» **Given information**:
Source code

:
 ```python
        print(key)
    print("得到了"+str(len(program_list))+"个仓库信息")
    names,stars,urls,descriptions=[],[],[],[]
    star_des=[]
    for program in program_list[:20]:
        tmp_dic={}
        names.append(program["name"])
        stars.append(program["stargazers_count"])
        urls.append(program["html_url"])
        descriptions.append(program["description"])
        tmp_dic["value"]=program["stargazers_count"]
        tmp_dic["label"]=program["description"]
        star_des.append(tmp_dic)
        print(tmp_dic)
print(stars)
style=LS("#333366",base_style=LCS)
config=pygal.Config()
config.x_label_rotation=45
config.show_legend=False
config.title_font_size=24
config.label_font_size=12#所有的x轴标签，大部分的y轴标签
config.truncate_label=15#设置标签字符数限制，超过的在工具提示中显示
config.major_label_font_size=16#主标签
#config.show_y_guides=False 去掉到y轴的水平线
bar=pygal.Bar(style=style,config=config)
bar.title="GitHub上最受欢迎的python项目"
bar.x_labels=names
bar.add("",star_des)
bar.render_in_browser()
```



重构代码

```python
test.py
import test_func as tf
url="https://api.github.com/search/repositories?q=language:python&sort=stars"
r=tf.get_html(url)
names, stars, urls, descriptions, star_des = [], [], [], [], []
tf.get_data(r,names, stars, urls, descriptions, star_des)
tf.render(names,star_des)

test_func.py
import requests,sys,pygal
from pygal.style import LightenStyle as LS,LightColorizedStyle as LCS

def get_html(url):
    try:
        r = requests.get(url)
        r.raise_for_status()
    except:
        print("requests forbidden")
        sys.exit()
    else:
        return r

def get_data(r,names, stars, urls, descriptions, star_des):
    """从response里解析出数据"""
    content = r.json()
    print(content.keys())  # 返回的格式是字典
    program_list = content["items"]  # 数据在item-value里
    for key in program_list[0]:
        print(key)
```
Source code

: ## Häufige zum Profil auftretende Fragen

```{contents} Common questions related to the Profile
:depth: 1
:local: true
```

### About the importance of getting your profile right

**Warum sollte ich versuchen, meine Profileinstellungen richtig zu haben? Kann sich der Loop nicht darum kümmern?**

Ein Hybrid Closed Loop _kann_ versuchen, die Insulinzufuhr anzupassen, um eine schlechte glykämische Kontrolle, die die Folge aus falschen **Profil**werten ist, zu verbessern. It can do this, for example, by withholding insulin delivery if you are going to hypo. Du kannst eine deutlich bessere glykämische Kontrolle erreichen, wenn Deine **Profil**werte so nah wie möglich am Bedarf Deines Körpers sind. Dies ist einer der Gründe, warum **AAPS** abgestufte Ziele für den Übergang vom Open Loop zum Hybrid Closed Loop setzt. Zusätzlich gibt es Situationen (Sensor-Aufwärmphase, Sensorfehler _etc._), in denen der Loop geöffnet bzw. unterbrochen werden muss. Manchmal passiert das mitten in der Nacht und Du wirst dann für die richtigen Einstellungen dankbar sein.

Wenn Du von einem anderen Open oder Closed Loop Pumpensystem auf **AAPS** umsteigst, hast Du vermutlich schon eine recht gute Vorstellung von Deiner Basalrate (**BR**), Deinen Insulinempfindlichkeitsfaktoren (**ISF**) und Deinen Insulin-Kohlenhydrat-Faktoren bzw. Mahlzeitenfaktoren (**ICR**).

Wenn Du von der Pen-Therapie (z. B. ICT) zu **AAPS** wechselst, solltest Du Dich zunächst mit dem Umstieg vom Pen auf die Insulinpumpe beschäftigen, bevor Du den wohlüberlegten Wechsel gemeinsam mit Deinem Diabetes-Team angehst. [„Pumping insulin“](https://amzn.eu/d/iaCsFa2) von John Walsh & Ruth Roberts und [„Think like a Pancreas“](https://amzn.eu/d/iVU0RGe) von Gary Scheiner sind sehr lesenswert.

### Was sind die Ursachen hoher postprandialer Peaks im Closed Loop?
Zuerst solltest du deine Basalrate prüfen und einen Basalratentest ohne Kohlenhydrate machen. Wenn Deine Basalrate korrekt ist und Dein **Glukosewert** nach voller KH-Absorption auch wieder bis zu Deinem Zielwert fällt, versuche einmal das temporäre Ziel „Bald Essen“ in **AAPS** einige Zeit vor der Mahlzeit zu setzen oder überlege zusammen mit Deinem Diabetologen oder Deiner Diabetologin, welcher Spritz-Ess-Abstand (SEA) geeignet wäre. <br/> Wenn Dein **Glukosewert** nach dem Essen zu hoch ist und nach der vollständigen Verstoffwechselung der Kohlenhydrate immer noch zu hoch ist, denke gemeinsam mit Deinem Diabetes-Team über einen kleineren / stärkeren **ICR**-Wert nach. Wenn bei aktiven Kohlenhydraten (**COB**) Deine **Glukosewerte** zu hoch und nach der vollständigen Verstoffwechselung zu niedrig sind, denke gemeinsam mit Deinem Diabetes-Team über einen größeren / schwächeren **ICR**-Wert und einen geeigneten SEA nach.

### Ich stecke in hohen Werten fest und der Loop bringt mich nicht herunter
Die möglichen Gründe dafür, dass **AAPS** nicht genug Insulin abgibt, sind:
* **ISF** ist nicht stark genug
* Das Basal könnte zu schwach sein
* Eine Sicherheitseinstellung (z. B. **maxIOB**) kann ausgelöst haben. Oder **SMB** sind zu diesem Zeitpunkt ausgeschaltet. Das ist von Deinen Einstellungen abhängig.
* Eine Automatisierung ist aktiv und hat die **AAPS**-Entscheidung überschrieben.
...
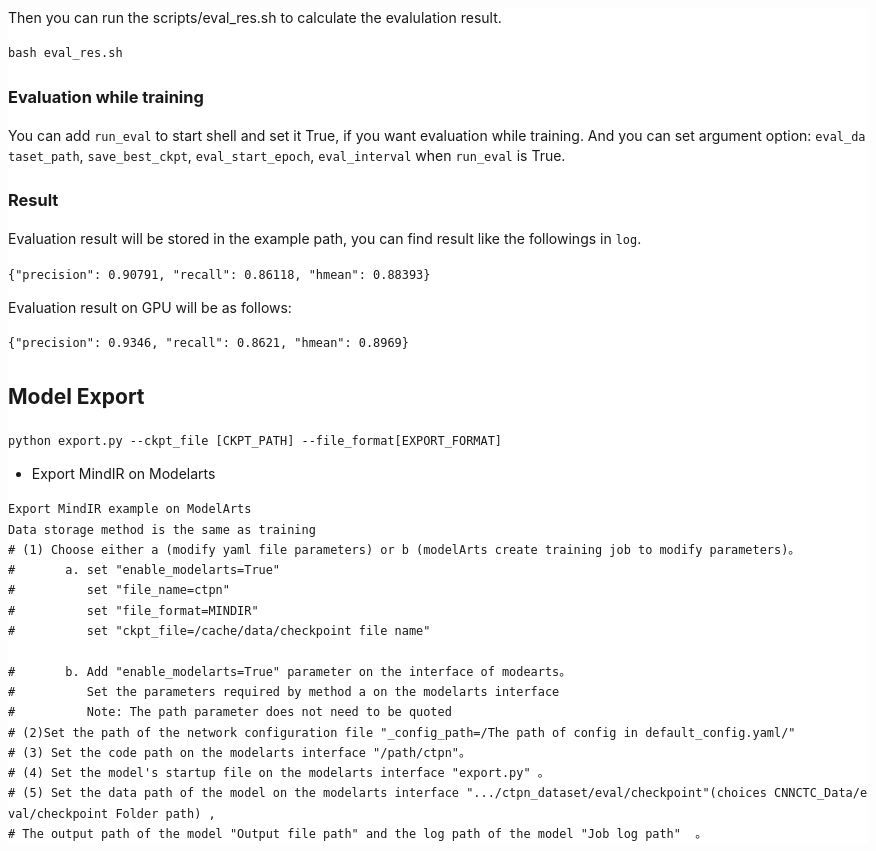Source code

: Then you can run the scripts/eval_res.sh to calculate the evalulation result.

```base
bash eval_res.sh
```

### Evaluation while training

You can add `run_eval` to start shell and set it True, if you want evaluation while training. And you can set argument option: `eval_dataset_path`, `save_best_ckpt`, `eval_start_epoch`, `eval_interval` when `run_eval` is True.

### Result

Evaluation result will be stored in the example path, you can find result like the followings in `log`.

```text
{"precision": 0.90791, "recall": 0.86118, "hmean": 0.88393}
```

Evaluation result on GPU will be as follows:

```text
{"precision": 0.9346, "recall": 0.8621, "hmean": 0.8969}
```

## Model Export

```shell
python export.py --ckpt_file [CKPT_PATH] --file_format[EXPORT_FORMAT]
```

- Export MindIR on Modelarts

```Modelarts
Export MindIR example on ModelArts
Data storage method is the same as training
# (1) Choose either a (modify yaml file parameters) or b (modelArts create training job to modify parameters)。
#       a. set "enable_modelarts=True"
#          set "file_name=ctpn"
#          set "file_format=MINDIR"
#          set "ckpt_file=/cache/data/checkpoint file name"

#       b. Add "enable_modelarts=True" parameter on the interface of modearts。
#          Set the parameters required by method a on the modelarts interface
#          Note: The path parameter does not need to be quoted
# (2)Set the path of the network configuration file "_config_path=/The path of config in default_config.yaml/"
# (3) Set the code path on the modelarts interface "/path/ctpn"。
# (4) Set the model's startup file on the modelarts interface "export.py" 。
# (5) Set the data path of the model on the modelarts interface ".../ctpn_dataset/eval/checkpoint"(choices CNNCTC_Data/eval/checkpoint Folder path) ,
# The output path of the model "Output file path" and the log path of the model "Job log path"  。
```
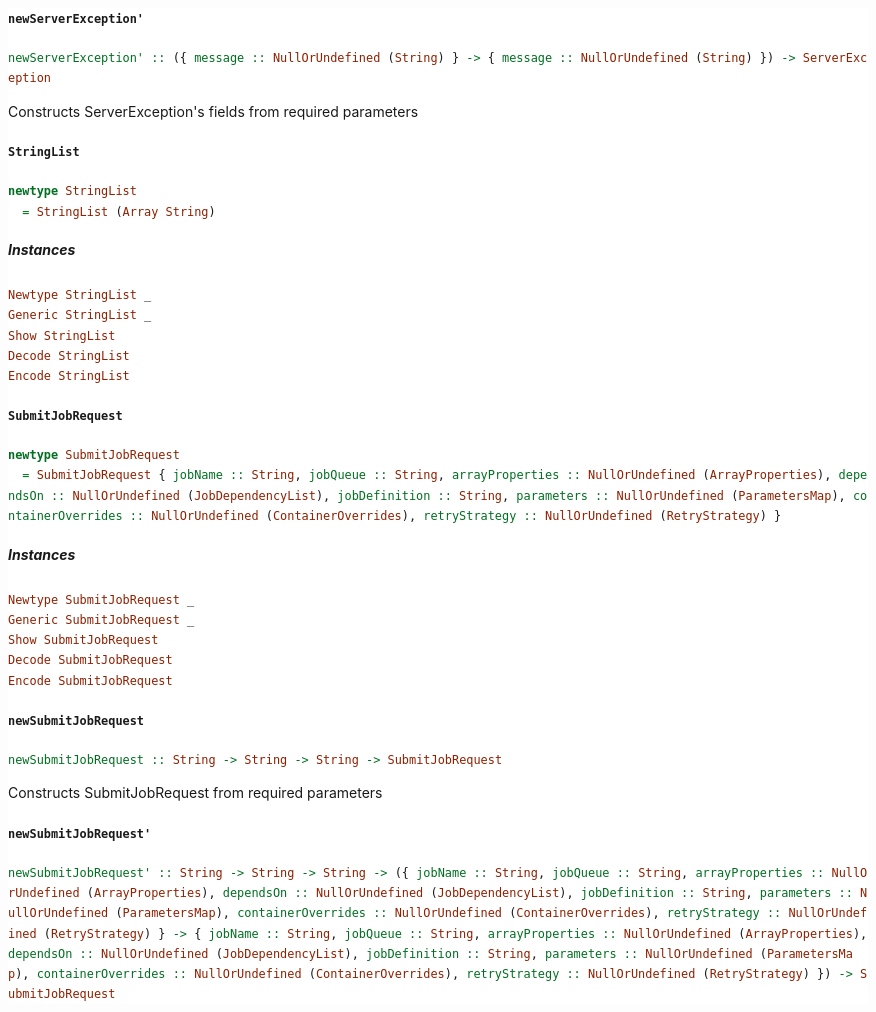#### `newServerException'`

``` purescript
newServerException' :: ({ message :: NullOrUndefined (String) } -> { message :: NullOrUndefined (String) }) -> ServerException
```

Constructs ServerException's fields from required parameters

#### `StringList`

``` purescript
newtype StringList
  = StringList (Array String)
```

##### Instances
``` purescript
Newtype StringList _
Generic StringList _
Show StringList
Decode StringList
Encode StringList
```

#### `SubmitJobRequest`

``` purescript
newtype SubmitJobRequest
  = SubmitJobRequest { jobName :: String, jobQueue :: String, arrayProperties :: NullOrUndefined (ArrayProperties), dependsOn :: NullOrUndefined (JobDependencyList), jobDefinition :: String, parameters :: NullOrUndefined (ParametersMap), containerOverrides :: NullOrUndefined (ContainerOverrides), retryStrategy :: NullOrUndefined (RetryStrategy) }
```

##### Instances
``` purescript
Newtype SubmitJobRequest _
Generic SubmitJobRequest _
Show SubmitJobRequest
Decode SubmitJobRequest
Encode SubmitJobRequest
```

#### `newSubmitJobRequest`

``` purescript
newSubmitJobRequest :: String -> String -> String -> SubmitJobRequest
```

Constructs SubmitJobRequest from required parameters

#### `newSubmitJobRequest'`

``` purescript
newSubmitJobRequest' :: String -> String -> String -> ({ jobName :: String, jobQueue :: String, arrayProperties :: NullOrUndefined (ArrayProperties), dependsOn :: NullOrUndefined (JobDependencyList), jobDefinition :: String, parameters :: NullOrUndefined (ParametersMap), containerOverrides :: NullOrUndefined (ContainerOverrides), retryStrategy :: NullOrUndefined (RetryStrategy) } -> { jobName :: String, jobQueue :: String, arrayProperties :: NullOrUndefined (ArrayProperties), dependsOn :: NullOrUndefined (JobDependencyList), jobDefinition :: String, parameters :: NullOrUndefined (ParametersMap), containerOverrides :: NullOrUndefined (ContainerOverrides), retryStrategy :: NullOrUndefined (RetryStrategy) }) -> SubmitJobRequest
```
--
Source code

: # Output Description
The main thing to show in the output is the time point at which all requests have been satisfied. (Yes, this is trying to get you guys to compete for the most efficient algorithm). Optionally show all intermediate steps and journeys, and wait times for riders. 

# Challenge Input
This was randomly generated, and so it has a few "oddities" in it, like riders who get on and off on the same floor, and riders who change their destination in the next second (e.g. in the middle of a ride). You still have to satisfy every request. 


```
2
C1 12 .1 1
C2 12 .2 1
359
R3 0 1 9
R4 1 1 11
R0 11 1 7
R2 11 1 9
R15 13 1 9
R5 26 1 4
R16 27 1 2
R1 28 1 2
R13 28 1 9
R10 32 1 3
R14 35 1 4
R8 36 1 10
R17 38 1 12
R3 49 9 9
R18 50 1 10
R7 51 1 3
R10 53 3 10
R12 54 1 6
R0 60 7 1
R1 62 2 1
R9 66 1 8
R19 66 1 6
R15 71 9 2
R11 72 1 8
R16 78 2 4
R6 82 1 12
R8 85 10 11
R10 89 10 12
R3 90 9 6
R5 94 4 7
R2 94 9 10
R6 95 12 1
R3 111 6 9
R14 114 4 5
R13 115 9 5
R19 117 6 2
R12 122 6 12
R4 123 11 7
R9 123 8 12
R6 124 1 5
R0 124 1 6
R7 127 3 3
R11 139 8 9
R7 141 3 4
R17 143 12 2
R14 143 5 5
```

» **Task directions**:
Gather each line from the listing above that holds "like".

» **Written answer**:
Wenn Du von der Pen-Therapie (z. B. ICT) zu **AAPS** wechselst, solltest Du Dich zunächst mit dem Umstieg vom Pen auf die Insulinpumpe beschäftigen, bevor Du den wohlüberlegten Wechsel gemeinsam mit Deinem Diabetes-Team angehst. [„Pumping insulin“](https://amzn.eu/d/iaCsFa2) von John Walsh & Ruth Roberts und [„Think like a Pancreas“](https://amzn.eu/d/iVU0RGe) von Gary Scheiner sind sehr lesenswert.
Evaluation result will be stored in the example path, you can find result like the followings in `log`.
This was randomly generated, and so it has a few "oddities" in it, like riders who get on and off on the same floor, and riders who change their destination in the next second (e.g. in the middle of a ride). You still have to satisfy every request. 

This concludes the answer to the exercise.